Even troubleshooting with wired communication is not easy. Think about how many more factors would get involved in the data path.

 

That's all for the first thing. Now let's move to the second important thing for this issue. What is the second thing ?

 

It's "Don't give up. You will eventually find the solution!" -:). It is just matter of time and depend on how much dedicated you are during the troubleshoot.

 

Now the third things comes (Many people think this is the first thing since it sound more technical, but I don't think it is the case).

What I want you to do as the third item is "list up all the nodes from the data transmitter to the reciever, and follow all the steps without skipping anything.". One example I can give you is  (this is an example where you use a Network Emulator for the test).

    i) IP Application Software on PC (e.g, iperf, FileZilla)

    ii) TE port on PC (e.g, Ethernet Card).

    iii) TE port on throughput test equipment (e.g, Data packet port on Network Emulator)

    iv) PDCP layer on test equipment

    v) RLC layer on test equipment

    vi) MAC layer on test equipment

    vii) L1 (Transport and PHY) layer on test equipment

    viii) L1 (Transport and PHY) layer on UE (mobile phone or data card)

    ix) MAC layer on UE

    x) RLC Layer on UE

    xi) PDCP layer on UE

    xii) TE port on UE (e.g, Modem connector)

    xiii) TE port on PC (e.g, USB port the UE is connected to)

    xiv) IP Application Software on PC to which the UE is connected.

 

The more you understand on each of these items, the better position you are in for troubleshooting. (If you really enjoy your job as engineer, one of the topic I would recommend you is to try with throughput troubleshoot or optimization.

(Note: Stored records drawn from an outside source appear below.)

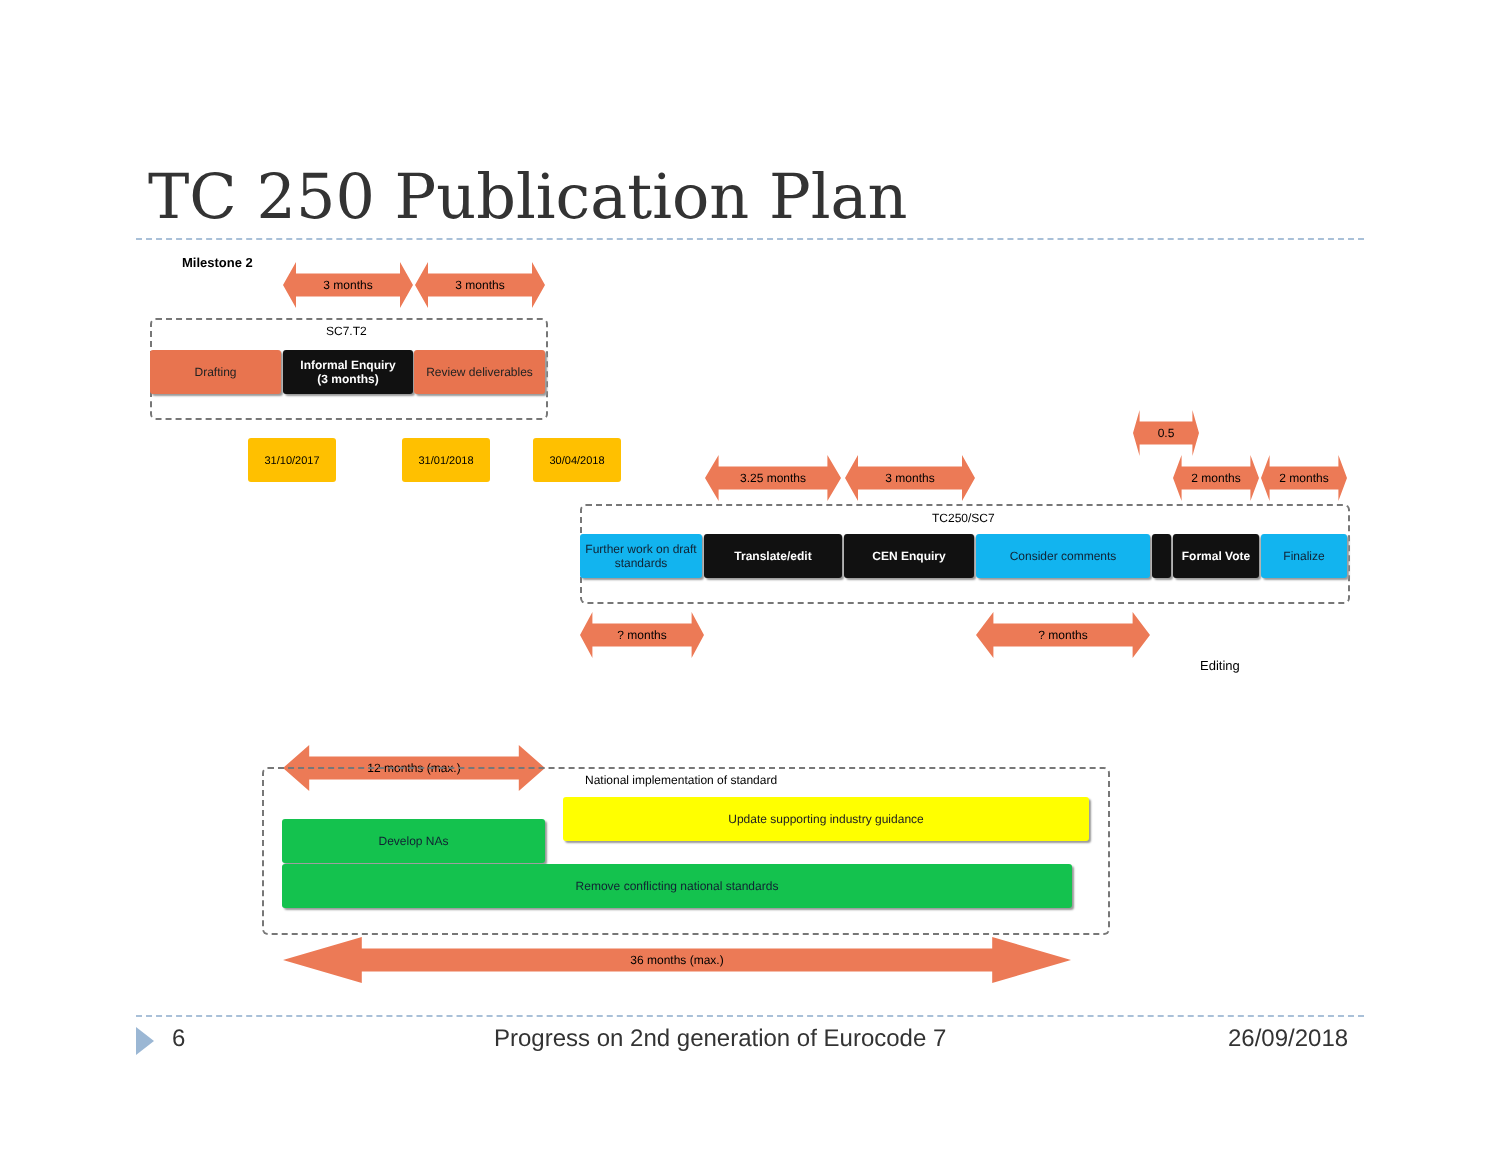TC 250 Publication Plan
Milestone 2 3 months 3 months
SC7.T2
Drafting
Informal Enquiry
(3 months)
Review deliverables
31/10/2017 31/01/2018 30/04/2018
0.5
3.25 months 3 months 2 months 2 months
TC250/SC7
Further work on draft standards
Translate/edit CEN Enquiry Consider comments Formal Vote Finalize
? months ? months
Editing
12 months (max.)
National implementation of standard
Update supporting industry guidance
Develop NAs
Remove conflicting national standards
36 months (max.)
6
Progress on 2nd generation of Eurocode 7
26/09/2018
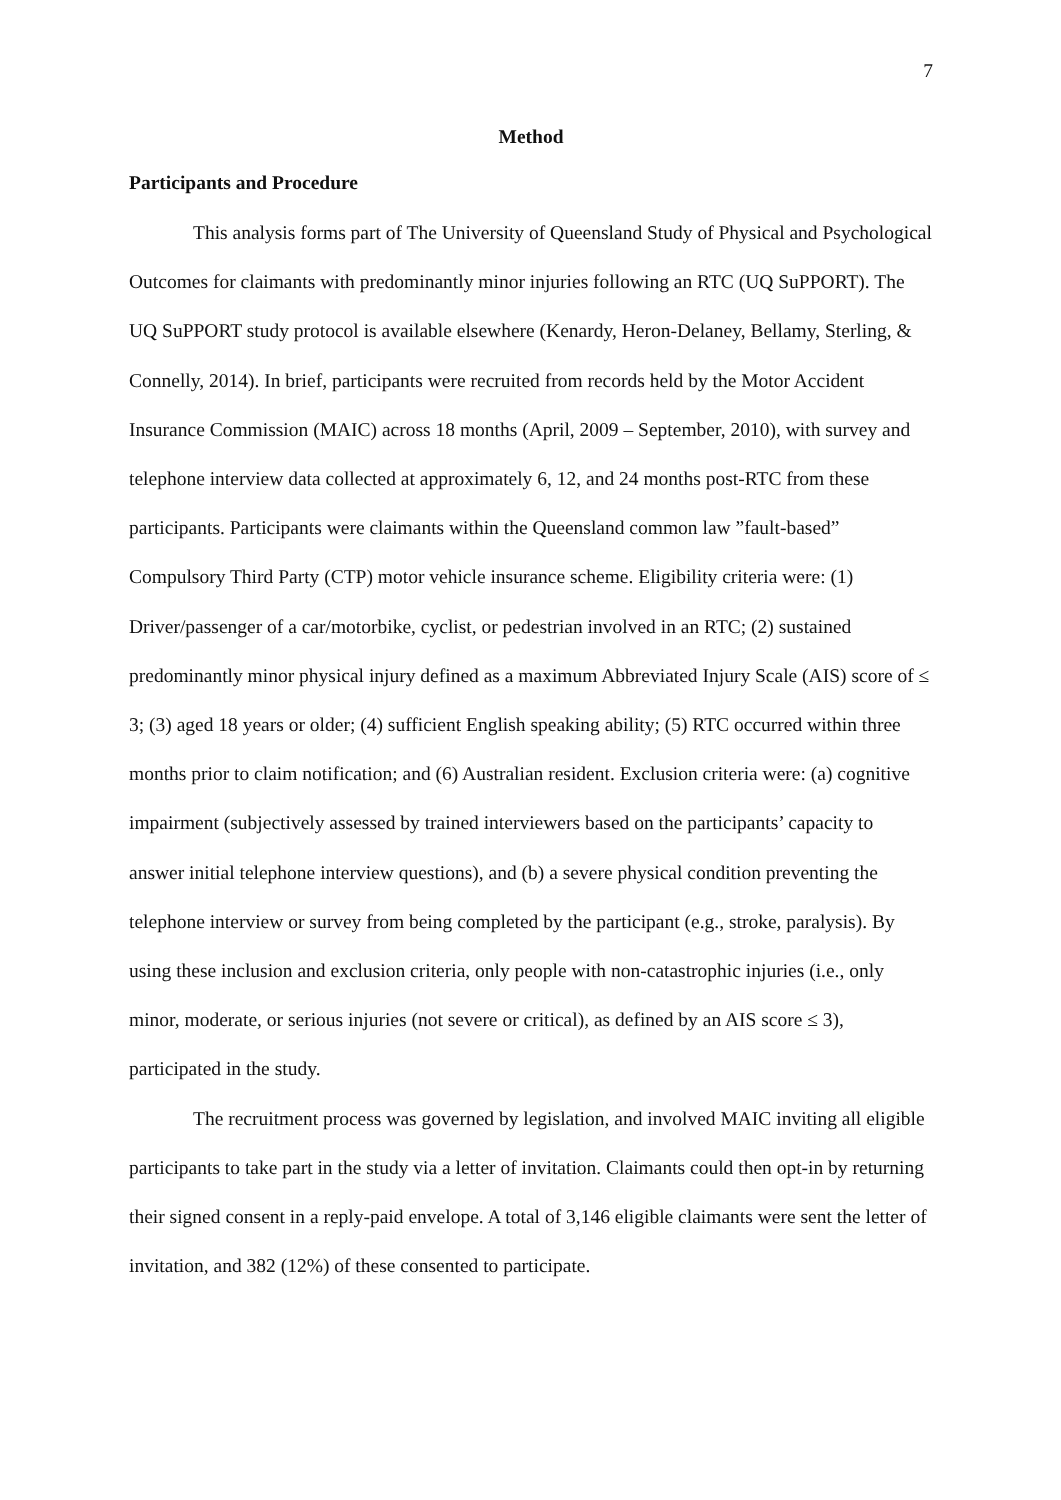7
Method
Participants and Procedure
This analysis forms part of The University of Queensland Study of Physical and Psychological Outcomes for claimants with predominantly minor injuries following an RTC (UQ SuPPORT). The UQ SuPPORT study protocol is available elsewhere (Kenardy, Heron-Delaney, Bellamy, Sterling, & Connelly, 2014). In brief, participants were recruited from records held by the Motor Accident Insurance Commission (MAIC) across 18 months (April, 2009 – September, 2010), with survey and telephone interview data collected at approximately 6, 12, and 24 months post-RTC from these participants. Participants were claimants within the Queensland common law ”fault-based” Compulsory Third Party (CTP) motor vehicle insurance scheme. Eligibility criteria were: (1) Driver/passenger of a car/motorbike, cyclist, or pedestrian involved in an RTC; (2) sustained predominantly minor physical injury defined as a maximum Abbreviated Injury Scale (AIS) score of ≤ 3; (3) aged 18 years or older; (4) sufficient English speaking ability; (5) RTC occurred within three months prior to claim notification; and (6) Australian resident. Exclusion criteria were: (a) cognitive impairment (subjectively assessed by trained interviewers based on the participants’ capacity to answer initial telephone interview questions), and (b) a severe physical condition preventing the telephone interview or survey from being completed by the participant (e.g., stroke, paralysis). By using these inclusion and exclusion criteria, only people with non-catastrophic injuries (i.e., only minor, moderate, or serious injuries (not severe or critical), as defined by an AIS score ≤ 3), participated in the study.
The recruitment process was governed by legislation, and involved MAIC inviting all eligible participants to take part in the study via a letter of invitation. Claimants could then opt-in by returning their signed consent in a reply-paid envelope. A total of 3,146 eligible claimants were sent the letter of invitation, and 382 (12%) of these consented to participate.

To me it looks like an art at the same time being a technology).

 

Now you would ask "Which component on the list is most important, most critical factor for the throughput ?". I wish I had a simple/clear answer to this, but my experience says "the answer varies depending on the situation". Especially it would differ depending on what kind of radio technoloty your device is using. (e.g, Is it R99 WCDMA Device, HSDPA, HSPA+, LTE ?)

 

In addition to the major technical factors listed above, sometimes very simple things as follows make you spend several hours to several weeks for troubleshoot if you are in bad luck.

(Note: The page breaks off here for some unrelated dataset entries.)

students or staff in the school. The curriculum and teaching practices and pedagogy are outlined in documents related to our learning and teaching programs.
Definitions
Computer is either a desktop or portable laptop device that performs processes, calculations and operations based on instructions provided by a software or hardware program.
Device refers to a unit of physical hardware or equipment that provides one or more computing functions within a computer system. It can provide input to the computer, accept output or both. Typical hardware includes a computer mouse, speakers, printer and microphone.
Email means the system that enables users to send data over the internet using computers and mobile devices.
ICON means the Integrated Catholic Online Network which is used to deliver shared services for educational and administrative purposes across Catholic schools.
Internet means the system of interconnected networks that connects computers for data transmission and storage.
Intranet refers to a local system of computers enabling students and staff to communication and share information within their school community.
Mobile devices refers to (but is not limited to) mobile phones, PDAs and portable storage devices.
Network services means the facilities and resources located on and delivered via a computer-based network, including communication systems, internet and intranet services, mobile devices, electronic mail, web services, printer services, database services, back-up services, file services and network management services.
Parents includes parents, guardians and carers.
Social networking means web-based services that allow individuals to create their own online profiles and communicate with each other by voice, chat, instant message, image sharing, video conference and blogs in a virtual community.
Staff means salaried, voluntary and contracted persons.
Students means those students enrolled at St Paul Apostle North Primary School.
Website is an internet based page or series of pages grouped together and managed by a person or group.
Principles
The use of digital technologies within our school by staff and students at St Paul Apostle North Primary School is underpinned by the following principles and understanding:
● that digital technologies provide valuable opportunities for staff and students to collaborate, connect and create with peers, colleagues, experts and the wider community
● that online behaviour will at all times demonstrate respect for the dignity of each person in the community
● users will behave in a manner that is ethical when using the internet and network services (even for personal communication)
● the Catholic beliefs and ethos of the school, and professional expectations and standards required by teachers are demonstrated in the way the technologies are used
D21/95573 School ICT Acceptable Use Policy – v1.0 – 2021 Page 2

    i) LAN Cable type (Sometimes you have to use 'direct cable' and sometimes you have to use 'cross over' cable).

    ii) Category of LAN cable. (Is it Cat 5 cable or Cat 6 cable ?)

    iii) Ethernet Port Capability (Is it only for 10/100 M, or Gigabit ethernet ?)

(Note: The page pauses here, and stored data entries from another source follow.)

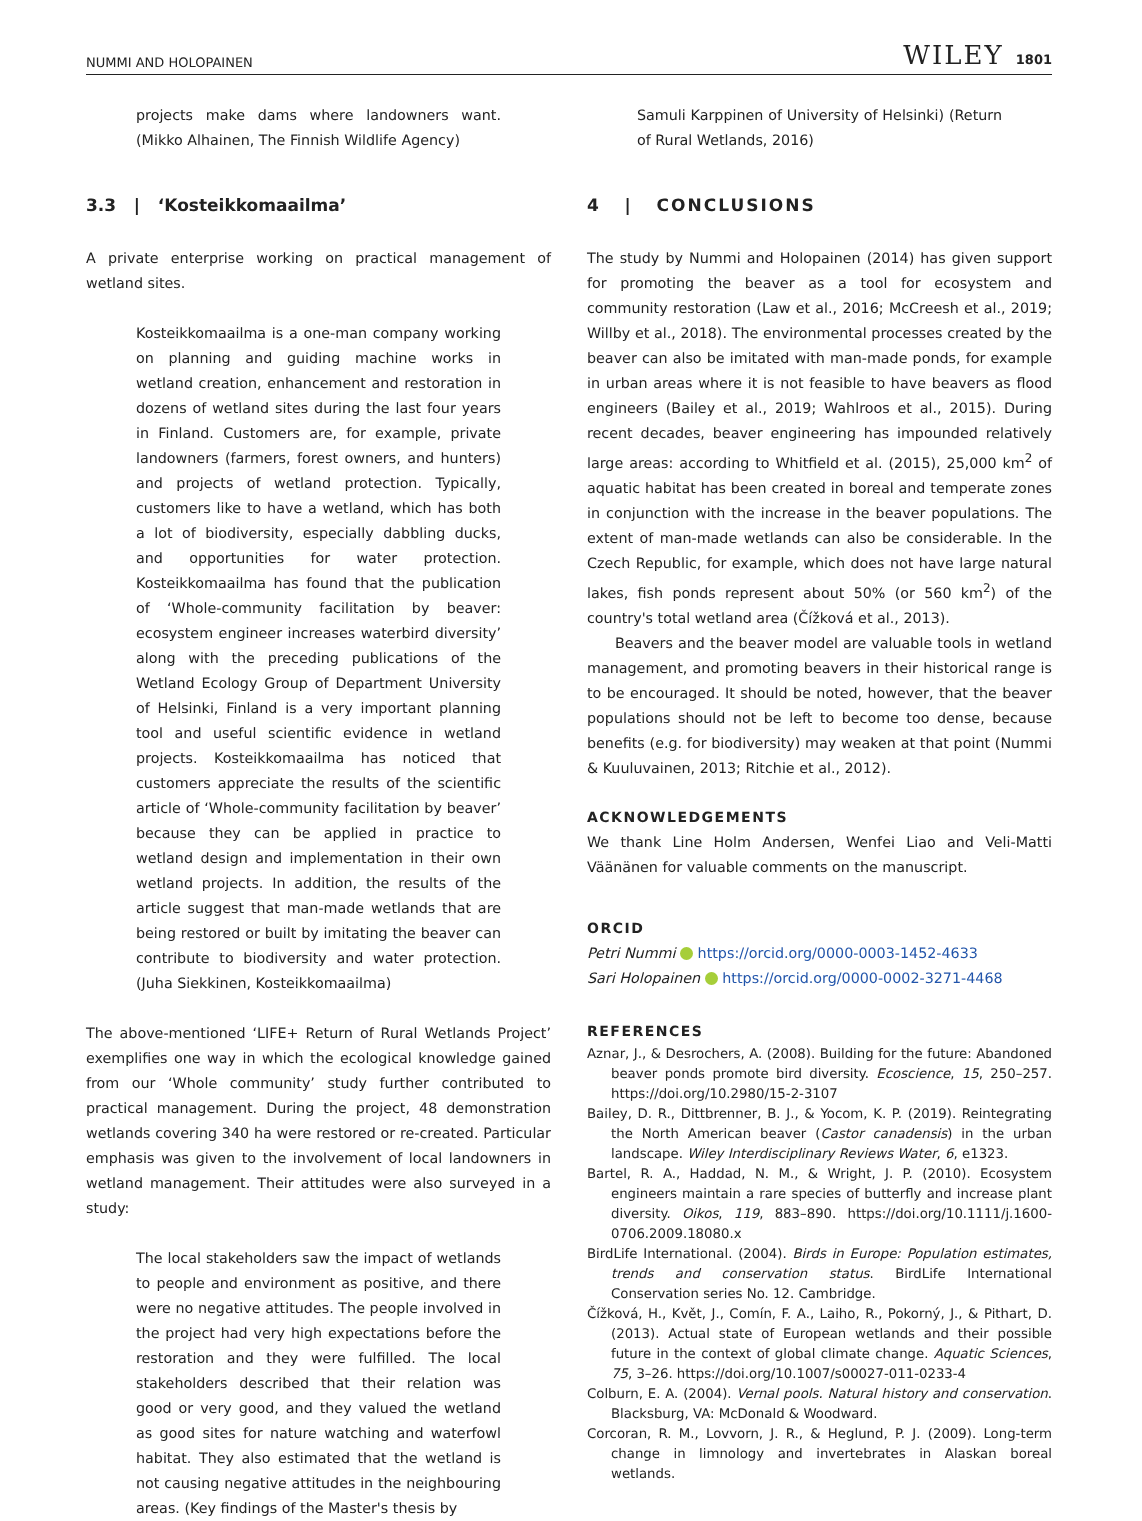NUMMI AND HOLOPAINEN WILEY 1801
projects make dams where landowners want. (Mikko Alhainen, The Finnish Wildlife Agency)
3.3 | ‘Kosteikkomaailma’
A private enterprise working on practical management of wetland sites.
Kosteikkomaailma is a one-man company working on planning and guiding machine works in wetland creation, enhancement and restoration in dozens of wetland sites during the last four years in Finland. Customers are, for example, private landowners (farmers, forest owners, and hunters) and projects of wetland protection. Typically, customers like to have a wetland, which has both a lot of biodiversity, especially dabbling ducks, and opportunities for water protection. Kosteikkomaailma has found that the publication of ‘Whole-community facilitation by beaver: ecosystem engineer increases waterbird diversity’ along with the preceding publications of the Wetland Ecology Group of Department University of Helsinki, Finland is a very important planning tool and useful scientific evidence in wetland projects. Kosteikkomaailma has noticed that customers appreciate the results of the scientific article of ‘Whole-community facilitation by beaver’ because they can be applied in practice to wetland design and implementation in their own wetland projects. In addition, the results of the article suggest that man-made wetlands that are being restored or built by imitating the beaver can contribute to biodiversity and water protection. (Juha Siekkinen, Kosteikkomaailma)
The above-mentioned ‘LIFE+ Return of Rural Wetlands Project’ exemplifies one way in which the ecological knowledge gained from our ‘Whole community’ study further contributed to practical management. During the project, 48 demonstration wetlands covering 340 ha were restored or re-created. Particular emphasis was given to the involvement of local landowners in wetland management. Their attitudes were also surveyed in a study:
The local stakeholders saw the impact of wetlands to people and environment as positive, and there were no negative attitudes. The people involved in the project had very high expectations before the restoration and they were fulfilled. The local stakeholders described that their relation was good or very good, and they valued the wetland as good sites for nature watching and waterfowl habitat. They also estimated that the wetland is not causing negative attitudes in the neighbouring areas. (Key findings of the Master's thesis by
Samuli Karppinen of University of Helsinki) (Return of Rural Wetlands, 2016)
4 | CONCLUSIONS
The study by Nummi and Holopainen (2014) has given support for promoting the beaver as a tool for ecosystem and community restoration (Law et al., 2016; McCreesh et al., 2019; Willby et al., 2018). The environmental processes created by the beaver can also be imitated with man-made ponds, for example in urban areas where it is not feasible to have beavers as flood engineers (Bailey et al., 2019; Wahlroos et al., 2015). During recent decades, beaver engineering has impounded relatively large areas: according to Whitfield et al. (2015), 25,000 km<sup>2</sup> of aquatic habitat has been created in boreal and temperate zones in conjunction with the increase in the beaver populations. The extent of man-made wetlands can also be considerable. In the Czech Republic, for example, which does not have large natural lakes, fish ponds represent about 50% (or 560 km<sup>2</sup>) of the country's total wetland area (Čížková et al., 2013).
Beavers and the beaver model are valuable tools in wetland management, and promoting beavers in their historical range is to be encouraged. It should be noted, however, that the beaver populations should not be left to become too dense, because benefits (e.g. for biodiversity) may weaken at that point (Nummi & Kuuluvainen, 2013; Ritchie et al., 2012).
ACKNOWLEDGEMENTS
We thank Line Holm Andersen, Wenfei Liao and Veli-Matti Väänänen for valuable comments on the manuscript.
ORCID
Petri Nummi https://orcid.org/0000-0003-1452-4633
Sari Holopainen https://orcid.org/0000-0002-3271-4468
REFERENCES
Aznar, J., & Desrochers, A. (2008). Building for the future: Abandoned beaver ponds promote bird diversity. Ecoscience, 15, 250–257. https://doi.org/10.2980/15-2-3107
Bailey, D. R., Dittbrenner, B. J., & Yocom, K. P. (2019). Reintegrating the North American beaver (Castor canadensis) in the urban landscape. Wiley Interdisciplinary Reviews Water, 6, e1323.
Bartel, R. A., Haddad, N. M., & Wright, J. P. (2010). Ecosystem engineers maintain a rare species of butterfly and increase plant diversity. Oikos, 119, 883–890. https://doi.org/10.1111/j.1600-0706.2009.18080.x
BirdLife International. (2004). Birds in Europe: Population estimates, trends and conservation status. BirdLife International Conservation series No. 12. Cambridge.
Čížková, H., Květ, J., Comín, F. A., Laiho, R., Pokorný, J., & Pithart, D. (2013). Actual state of European wetlands and their possible future in the context of global climate change. Aquatic Sciences, 75, 3–26. https://doi.org/10.1007/s00027-011-0233-4
Colburn, E. A. (2004). Vernal pools. Natural history and conservation. Blacksburg, VA: McDonald & Woodward.
Corcoran, R. M., Lovvorn, J. R., & Heglund, P. J. (2009). Long-term change in limnology and invertebrates in Alaskan boreal wetlands.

    iv) Firewall setting on your PC (I will go back to this later in a separate section).

 

I will try to go through each type of radio technology and try to point out the important factor for that specific technology. (Try to memorize all the steps listed above sicne I will talk about the steps for each of the following sections).

 

 

 

What Number you want to get ?

 

I often see two extreme opinion on the result of throughput test result. Followings are those two with example LTE Cat3 MIMO download throughput.

 

Opinion 1 : I know the ideal max throughput is 100 Mbps, but I think it doesn't make much sense at least for a mobile device because in live network, you would never be in such a situation where a network allow such a huge resource allocation for any single UE and Radio Signal Quality also would not be good enough to achieve those throughput. so I am happy if the throughput result gives 30~40 Mbps. <== I wrote this comments around 6 years (2011) ago when LTE is at relatively early stage of deployment. But now (Jun 2018), the device supporting 1Gbps is not uncommon and we are talking about 1.6 Gbps and even 2.0 Gbps device. Nobody think 100 Mbps is too high throughput. My point is that all the technology evolve like this. When a technology comes out, many people think it is 'too much' but just in a few years it becomes 'too little'.

 

Opinion 2 : The 3GPP sepecfication says the Max throughput for LTE Cat 3 is 100 Mbps, so I want to get exact 100 Mbps throughput displayed on my IP traffic monitoring tool.

 

I think there is problem with both opinion, but I would not say much on Opinion 1. Just think you are lucky if your customer has this kind of opinion -:).

 

I will talk something about Opinion 2 in this section. What would be the problem of this opinion ?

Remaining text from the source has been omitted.